• [Activity A]: In the records, print every line from the line containing "The operator that" up to and including the line containing "### Actions", exactly as they appear.

• [Excerpted passage]:
==================================================

Accordingly, the energy conversion devices 160 and 178 provide a
direct and continuous source of electrical energy to a plurality of
locations downhole without power storage (battery) or an electrical
connection to the surface.
[0028] In various aspects of drilling, it is useful to obtain
measurements related to the formation at the drill bit. Formation
evaluation sensors, which typical obtain such measurements, are
typical uphole and away from the drill bit. In one aspect, the
present disclosure provides a method and apparatus for determining
a rock formation type from a vibration measurement or suitable
operation parameter obtained at a drill bit and formation
measurements obtained at formation evaluation sensors. In another
aspect, the present disclosure provides a method and apparatus for
determining a log of a formation parameter at the drill bit using
the measured vibration or suitable operational parameter of the
drill bit upon drilling the borehole and formation measurements
obtained at formation evaluation sensors.
[0029] FIG. 2 shows an exemplary graph 200 of vibration
measurements against formation parameter measurements. Each data
point of graph 200 is determined from a formation measurement and a
vibration measurement obtained at a proximate location in a
borehole. In various exemplary embodiments, the vibration
measurement can be an axial, tangential or lateral vibration
measurement. Correlation curve 201 is drawn through the data points
using a suitable curve-fitting method. In various embodiments, the
formation measurements can be measurements of gamma ray radiation
(GR), neutron porosity (NP), and bulk density (BD), among others.

==================================================

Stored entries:
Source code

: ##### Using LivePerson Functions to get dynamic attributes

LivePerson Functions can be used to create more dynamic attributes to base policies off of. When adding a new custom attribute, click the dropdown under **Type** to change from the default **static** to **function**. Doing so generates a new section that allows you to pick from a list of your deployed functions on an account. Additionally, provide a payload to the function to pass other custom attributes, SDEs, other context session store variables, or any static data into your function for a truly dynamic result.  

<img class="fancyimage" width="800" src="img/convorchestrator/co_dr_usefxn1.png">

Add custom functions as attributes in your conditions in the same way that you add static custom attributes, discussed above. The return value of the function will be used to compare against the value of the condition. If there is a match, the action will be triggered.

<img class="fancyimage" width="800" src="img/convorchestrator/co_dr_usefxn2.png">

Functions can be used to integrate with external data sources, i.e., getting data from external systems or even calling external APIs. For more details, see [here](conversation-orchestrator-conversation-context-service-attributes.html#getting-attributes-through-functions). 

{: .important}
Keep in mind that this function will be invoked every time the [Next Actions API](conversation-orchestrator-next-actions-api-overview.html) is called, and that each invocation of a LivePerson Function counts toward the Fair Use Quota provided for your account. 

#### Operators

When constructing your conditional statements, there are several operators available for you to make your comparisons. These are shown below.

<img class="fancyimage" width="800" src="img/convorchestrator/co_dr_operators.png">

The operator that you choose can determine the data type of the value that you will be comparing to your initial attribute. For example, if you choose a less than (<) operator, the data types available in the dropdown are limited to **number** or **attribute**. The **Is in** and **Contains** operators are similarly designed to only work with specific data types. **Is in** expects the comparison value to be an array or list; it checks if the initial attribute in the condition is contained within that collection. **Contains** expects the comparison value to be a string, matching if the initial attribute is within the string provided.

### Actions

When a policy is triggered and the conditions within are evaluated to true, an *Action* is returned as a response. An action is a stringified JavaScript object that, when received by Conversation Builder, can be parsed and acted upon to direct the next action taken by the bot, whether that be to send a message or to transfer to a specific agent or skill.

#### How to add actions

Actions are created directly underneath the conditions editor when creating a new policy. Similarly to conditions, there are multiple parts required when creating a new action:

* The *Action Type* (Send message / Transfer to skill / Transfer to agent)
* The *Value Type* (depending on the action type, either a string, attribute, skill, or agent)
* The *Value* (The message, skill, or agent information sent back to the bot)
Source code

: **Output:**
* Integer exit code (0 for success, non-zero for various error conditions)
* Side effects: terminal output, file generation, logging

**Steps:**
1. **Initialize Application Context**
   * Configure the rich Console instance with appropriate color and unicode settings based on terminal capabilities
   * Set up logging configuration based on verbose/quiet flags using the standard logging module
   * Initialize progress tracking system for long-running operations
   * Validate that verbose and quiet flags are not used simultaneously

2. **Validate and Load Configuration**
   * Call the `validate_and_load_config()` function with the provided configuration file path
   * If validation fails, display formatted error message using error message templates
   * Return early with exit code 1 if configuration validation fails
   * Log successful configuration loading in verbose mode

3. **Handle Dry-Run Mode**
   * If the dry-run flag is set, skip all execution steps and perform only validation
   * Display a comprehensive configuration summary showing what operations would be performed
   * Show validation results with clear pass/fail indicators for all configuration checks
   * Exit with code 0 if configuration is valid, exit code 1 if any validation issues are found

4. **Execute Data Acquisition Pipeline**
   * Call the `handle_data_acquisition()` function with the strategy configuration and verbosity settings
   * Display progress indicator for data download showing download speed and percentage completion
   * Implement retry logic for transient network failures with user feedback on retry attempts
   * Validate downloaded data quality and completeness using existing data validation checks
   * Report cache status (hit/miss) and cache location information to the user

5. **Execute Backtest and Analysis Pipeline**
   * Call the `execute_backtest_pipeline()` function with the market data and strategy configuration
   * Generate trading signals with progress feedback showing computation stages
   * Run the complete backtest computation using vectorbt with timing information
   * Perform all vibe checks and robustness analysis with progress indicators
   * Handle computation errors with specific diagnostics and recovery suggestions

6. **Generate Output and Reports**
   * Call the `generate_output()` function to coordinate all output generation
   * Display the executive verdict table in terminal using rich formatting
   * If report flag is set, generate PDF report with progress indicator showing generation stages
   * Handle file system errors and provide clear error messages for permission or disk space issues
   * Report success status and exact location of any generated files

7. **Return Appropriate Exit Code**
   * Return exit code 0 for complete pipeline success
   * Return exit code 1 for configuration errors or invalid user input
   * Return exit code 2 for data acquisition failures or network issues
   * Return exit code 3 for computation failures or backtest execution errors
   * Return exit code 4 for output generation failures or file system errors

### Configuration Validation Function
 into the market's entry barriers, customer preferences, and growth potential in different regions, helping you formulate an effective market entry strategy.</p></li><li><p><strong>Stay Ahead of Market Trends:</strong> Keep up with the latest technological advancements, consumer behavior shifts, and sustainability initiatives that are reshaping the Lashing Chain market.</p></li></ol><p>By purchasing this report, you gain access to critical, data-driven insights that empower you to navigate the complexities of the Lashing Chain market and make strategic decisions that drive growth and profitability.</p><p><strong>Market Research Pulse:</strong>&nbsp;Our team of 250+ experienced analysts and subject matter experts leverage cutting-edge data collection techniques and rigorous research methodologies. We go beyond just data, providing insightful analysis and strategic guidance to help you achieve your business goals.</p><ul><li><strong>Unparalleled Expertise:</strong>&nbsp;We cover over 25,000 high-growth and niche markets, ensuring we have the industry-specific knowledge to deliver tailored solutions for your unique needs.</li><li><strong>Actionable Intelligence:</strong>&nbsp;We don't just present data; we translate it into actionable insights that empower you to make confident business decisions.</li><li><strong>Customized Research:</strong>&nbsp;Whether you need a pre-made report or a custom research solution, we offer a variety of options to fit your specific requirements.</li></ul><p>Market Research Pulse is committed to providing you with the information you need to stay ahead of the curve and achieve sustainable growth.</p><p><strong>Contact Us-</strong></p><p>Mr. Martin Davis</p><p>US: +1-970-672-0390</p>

==================================================

• [Activity B]: Output the full passage on drill-bit vibration and formation measurements with its wording unchanged.

• [Response area A]:
The operator that you choose can determine the data type of the value that you will be comparing to your initial attribute. For example, if you choose a less than (<) operator, the data types available in the dropdown are limited to **number** or **attribute**. The **Is in** and **Contains** operators are similarly designed to only work with specific data types. **Is in** expects the comparison value to be an array or list; it checks if the initial attribute in the condition is contained within that collection. **Contains** expects the comparison value to be a string, matching if the initial attribute is within the string provided.

### Actions

• [Response area B]:
Accordingly, the energy conversion devices 160 and 178 provide a
direct and continuous source of electrical energy to a plurality of
locations downhole without power storage (battery) or an electrical
connection to the surface.
[0028] In various aspects of drilling, it is useful to obtain
measurements related to the formation at the drill bit. Formation
evaluation sensors, which typical obtain such measurements, are
typical uphole and away from the drill bit. In one aspect, the
present disclosure provides a method and apparatus for determining
a rock formation type from a vibration measurement or suitable
operation parameter obtained at a drill bit and formation
measurements obtained at formation evaluation sensors. In another
aspect, the present disclosure provides a method and apparatus for
determining a log of a formation parameter at the drill bit using
the measured vibration or suitable operational parameter of the
drill bit upon drilling the borehole and formation measurements
obtained at formation evaluation sensors.
[0029] FIG. 2 shows an exemplary graph 200 of vibration
measurements against formation parameter measurements. Each data
point of graph 200 is determined from a formation measurement and a
vibration measurement obtained at a proximate location in a
borehole. In various exemplary embodiments, the vibration
measurement can be an axial, tangential or lateral vibration
measurement. Correlation curve 201 is drawn through the data points
using a suitable curve-fitting method. In various embodiments, the
formation measurements can be measurements of gamma ray radiation
(GR), neutron porosity (NP), and bulk density (BD), among others.